I don't own every Character in this fanfict, they belong to their original writer.

I'm Sorry Eragon… I Just Can't… I believe you'll find someone who better than me, someone that can give you happiness. You'll find someone who worth for you to protect. I believe you will find her. So I Can't Eragon… I'm Sorry.. I'm really sorry. Maybe you will hate me, you will hate love. You will make a strong barrier that protect your heart, but again I believe that day will come, when someone come to break that barrier and give you happiness. So Eragon, give this feeling to her.. not to me….

From that day, after I receive this letter, I can't find her anywhere not in her home or anywhere she just gone.

Hurt that was the only words who can describe what I feel right now..

"Why… why she just leave me, I know she reject me but I don't think she will leave me like this!.. it… it's just so cruel… why you do this to me…"

Tears flow from the corner of my eyes, tears that full of sorrow, pain, and disappointment. I can't stop myself from crying. It just so hurt. In that night I cried, until sleep stop me from crying.

The Sun Rises, the birds sing with full of joys, I open my eyes, there was still tears in my eyes, usually I'll just enjoy the morning like this, opening my window to fill my room with fresh air, watching the birds, and of course enjoy the sunshine, but now I just want in my bed with blanket. The pain still there..

"Maybe you right, now I hate thing called love, but you wrong.. there will be no one who can break my barrier.." I mumbled to myself.
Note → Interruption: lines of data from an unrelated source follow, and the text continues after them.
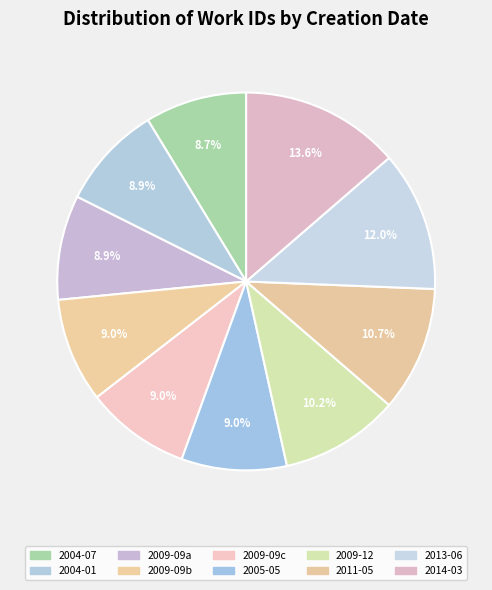

Does any single category account for the majority?

No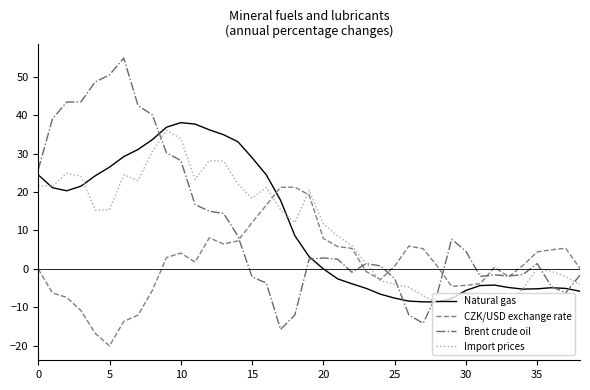

Which series has the largest range (max minus min)?

Brent crude oil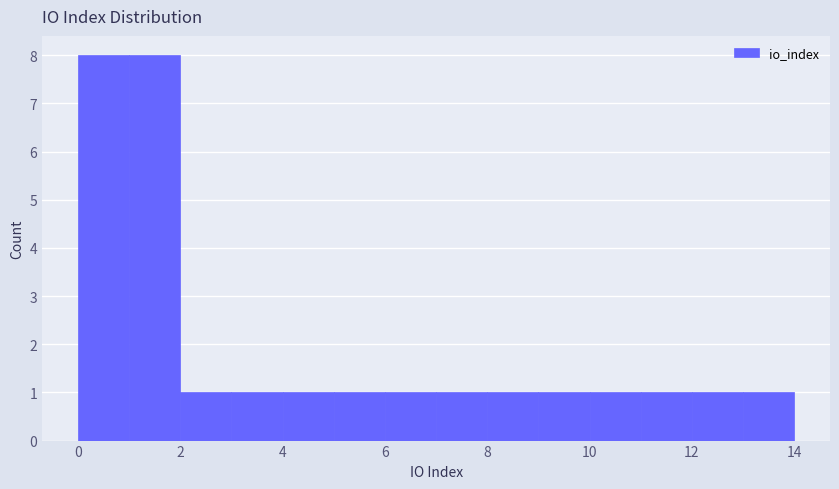

What is the height of the bar covering 2 to 3 on the x-axis? The values are not printed on the chart, so give them approximately, as read against the axis.

1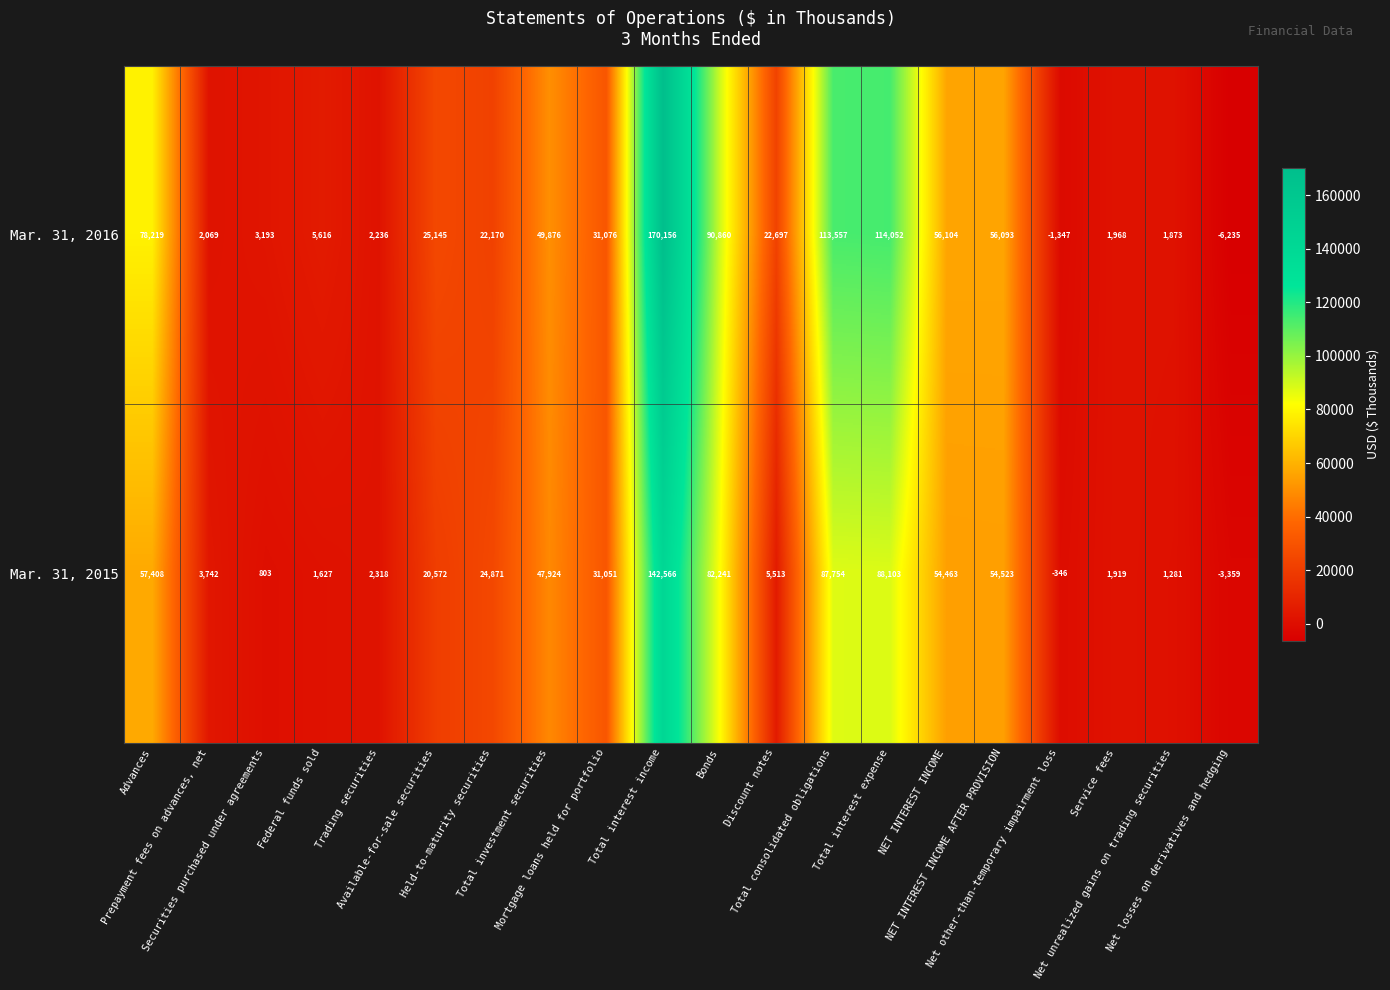

How many data points does each series have?

20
After the long time, I came back to school, the new semesters just begin

"Oi, Eragon!"

"Oh, Yea, what's up?"

"How's your holiday man?"

"Never been so good.."

"Whoa..Seriously?, I think you just like someone who get rejected"

"Shut Up"

"Whoa…hei..hei… I'm just kidding.. hei..wait"

I ignore him, and keep walking.

BRUKKK!

"so..sorry"

"oh, Eragon.. next time CAREFUL!"

"I know.. I already say sorry right?"

(she ignore me, and keep take the book that fell)

"are you hurt?"

"no, anyway we should hurry up the lesson will begin"

(I nodded)

She is Asuna, her tiny body make her just like a kid, she is cute though. But I think she hate me.
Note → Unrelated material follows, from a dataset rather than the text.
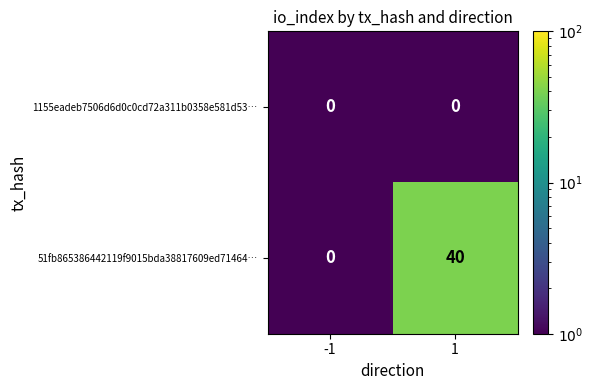

What is the total value across all series at 1?

40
For the past month, there was nothing special, except my relationship with Asuna getting closer, and of course this weird feeling in my heart. Now, every time I meet her I can't do anything with right, I feel nervous every time I near her.

"Dude, you must be in Love…"

"Wha…what? (There is no way I could be in love, I… I mean my barrier) No way man!
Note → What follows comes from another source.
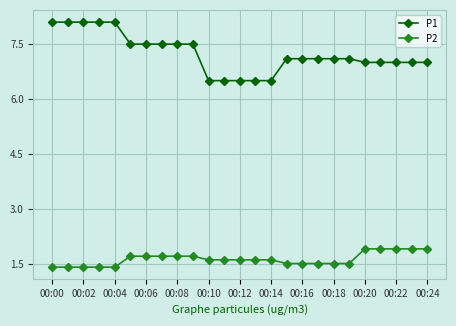

Which series has the largest range (max minus min)?

P1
"But… that's the fact man.."

With her presence, little by little my wounds get healed, her smile, voice… it cured my wounds. Every moment with her is very precious to me. But again my fear come, I don't want to feel hurt again.. but in the deepest place in my heart i… I just don't want lost her.

I'll take a distance with her…

But again, it just make me feel hurt even more, when the other guys approach her, when everyone paired her with someone else, it just make me frustrate.

Time goes so fast, until graduate, I don't say this feeling to her, I don't know.. I just can't say it.

Maybe it's better for me to keep this only in my heart..

But Destiny, make us closer than before, even after graduated. My fears grows bigger as our relationship getting closer. Until that moment, we go together. On the trip she talks many things, like she was get someone who ask her out. Of course I feel hurt and jealous that time, but I feel relief after she says she just reject him. And then she says she like me.

What the… is she just say she like me? Why? Is it dream? Oh my..

It just like dream, when someone who I like, like me back. I just wanna hug her that time. From that time our bonds getting stronger and closer than before. I know there will be many obstacles in our ways. But I believe we can pass it together. Of course I afraid of losing her, and of course I afraid that sometime our bonds will break and make us like two stranger when we meet. But again I believe… For now, we don't need to feel afraid anymore, and of anything. We just need to believe to each other. And I believe to you and of course I like you even more. So let's face everything together.

That letter. I just remember that letter.

You right I find someone who can break my barrier, and she is very important to me, I really like her, I don't wanna lose her, I want and I'll try to protect her, I don't want she been hurt. I…I… love her.